--- WHAT IS EXPECTED ---
Return every line of the listing below word for word, leaving out the pictures.

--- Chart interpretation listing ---
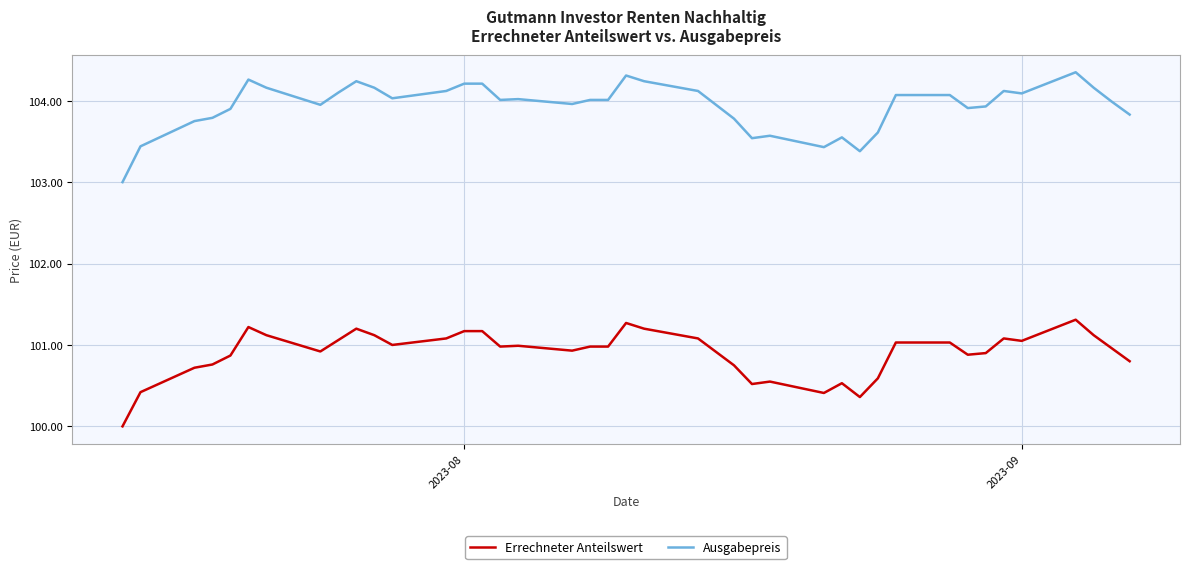

Which series has the largest range (max minus min)?

Ausgabepreis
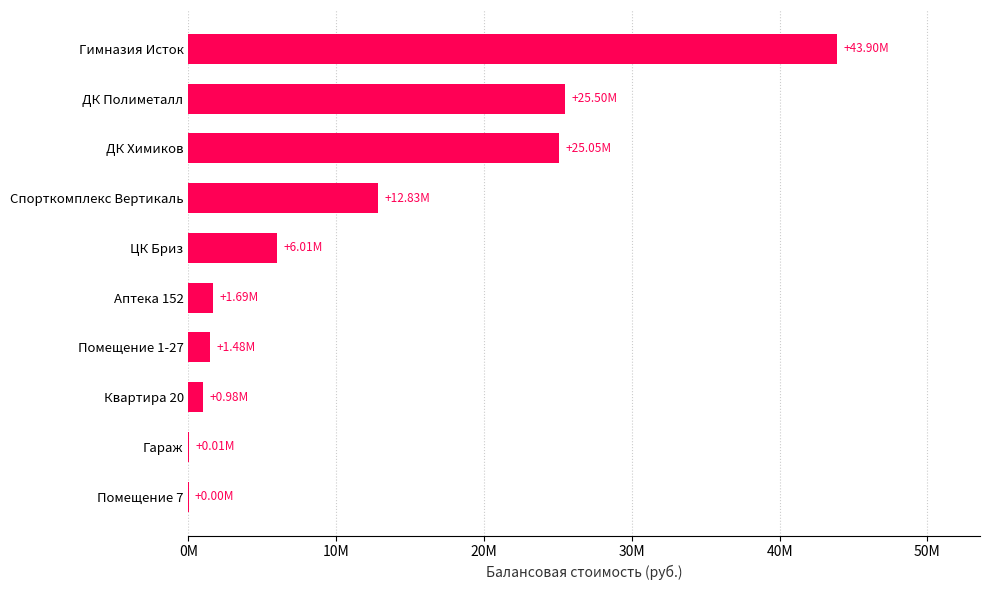

Does the chart contain any negative values?

No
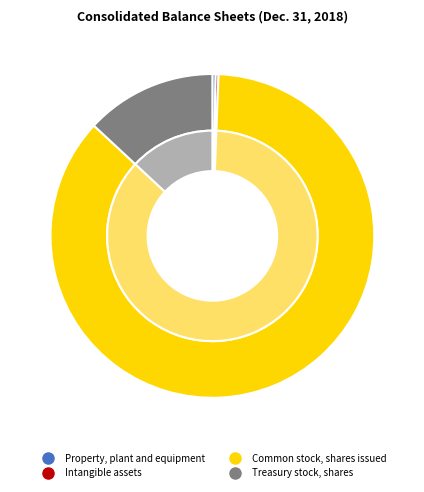

What percentage is the Treasury stock, shares slice, to the nearest percent?

13%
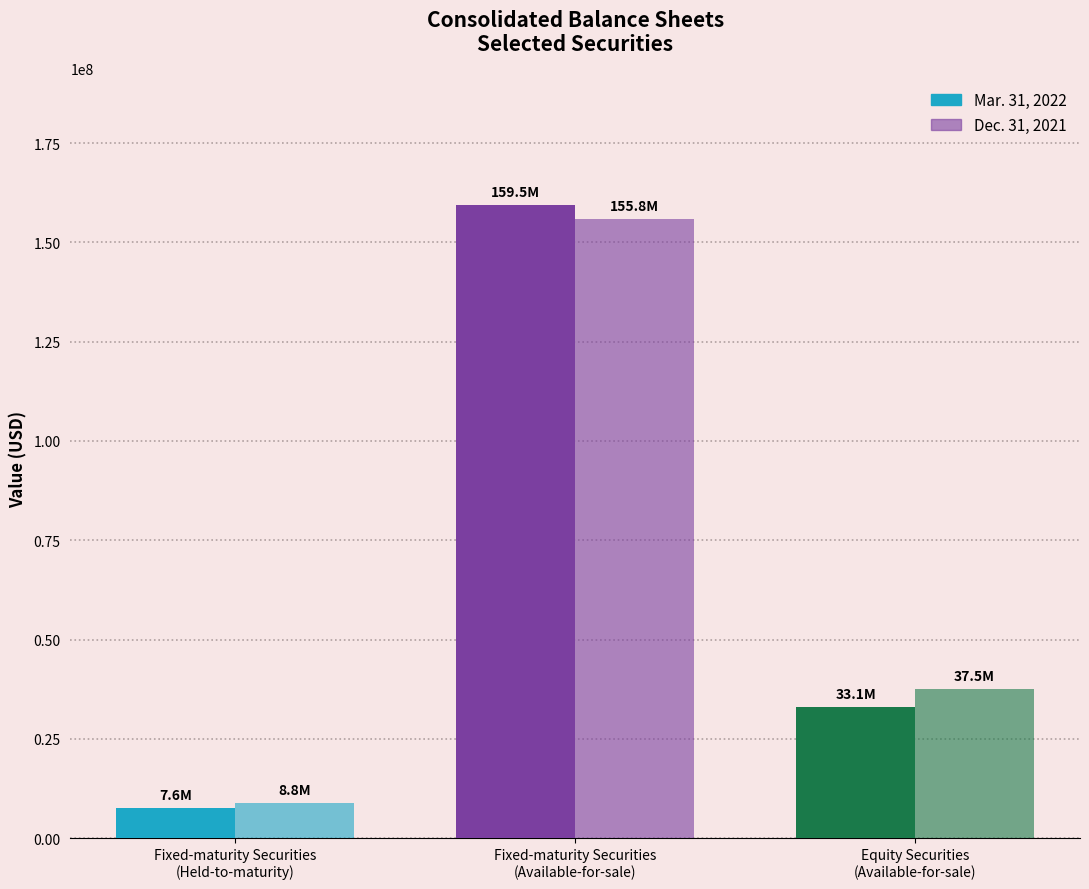

Rank the series by their maximum value, from lowest to highest.

Dec. 31, 2021, Mar. 31, 2022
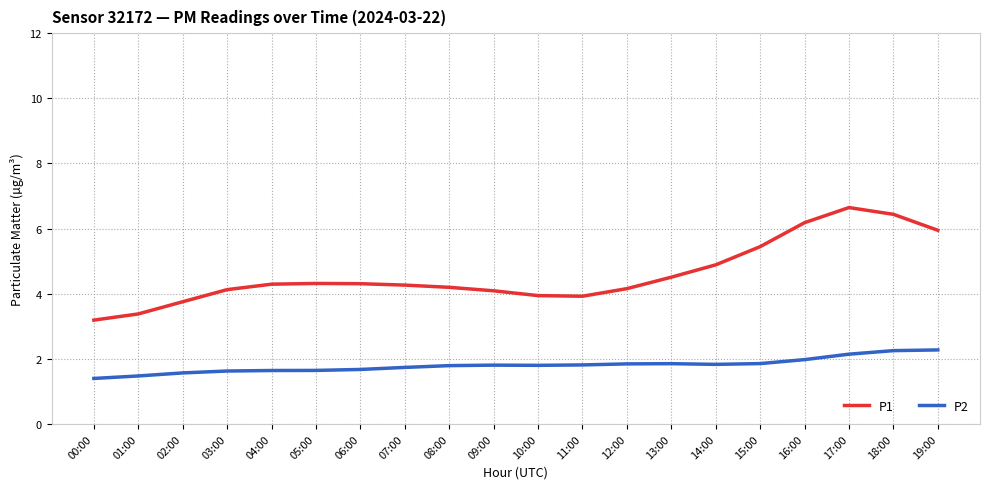

How many series are shown in this chart?

2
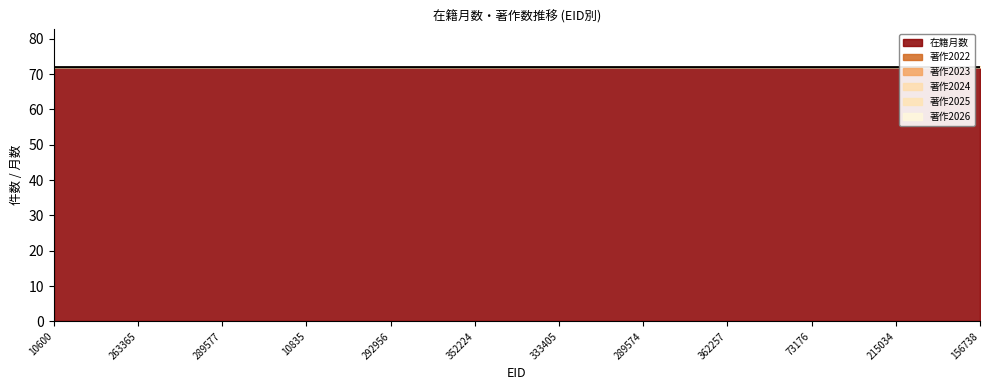

True or false: 在籍月数 has more than 0 points higher than both neighbors.

False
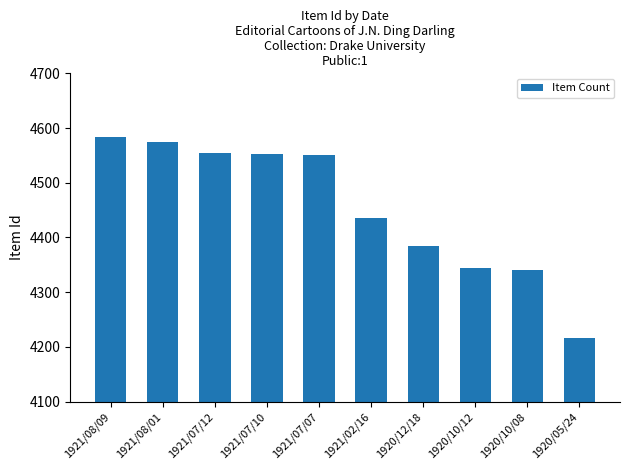

What is the change in value from 1921/08/01 to 1920/05/24?

-359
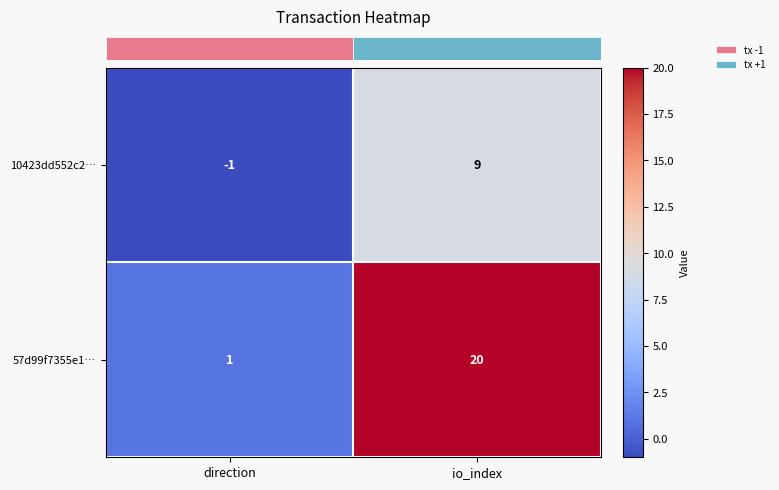

Reading left to right, list all the values displayed in this chart.

10423dd552c2…: direction=-1	io_index=9
57d99f7355e1…: direction=1	io_index=20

--- RESULT OF THIS EXERCISE ---
Which series has the largest range (max minus min)?

Ausgabepreis

Does the chart contain any negative values?

No

What percentage is the Treasury stock, shares slice, to the nearest percent?

13%

Rank the series by their maximum value, from lowest to highest.

Dec. 31, 2021, Mar. 31, 2022

How many series are shown in this chart?

2

True or false: 在籍月数 has more than 0 points higher than both neighbors.

False

What is the change in value from 1921/08/01 to 1920/05/24?

-359

Reading left to right, list all the values displayed in this chart.

10423dd552c2…: direction=-1	io_index=9
57d99f7355e1…: direction=1	io_index=20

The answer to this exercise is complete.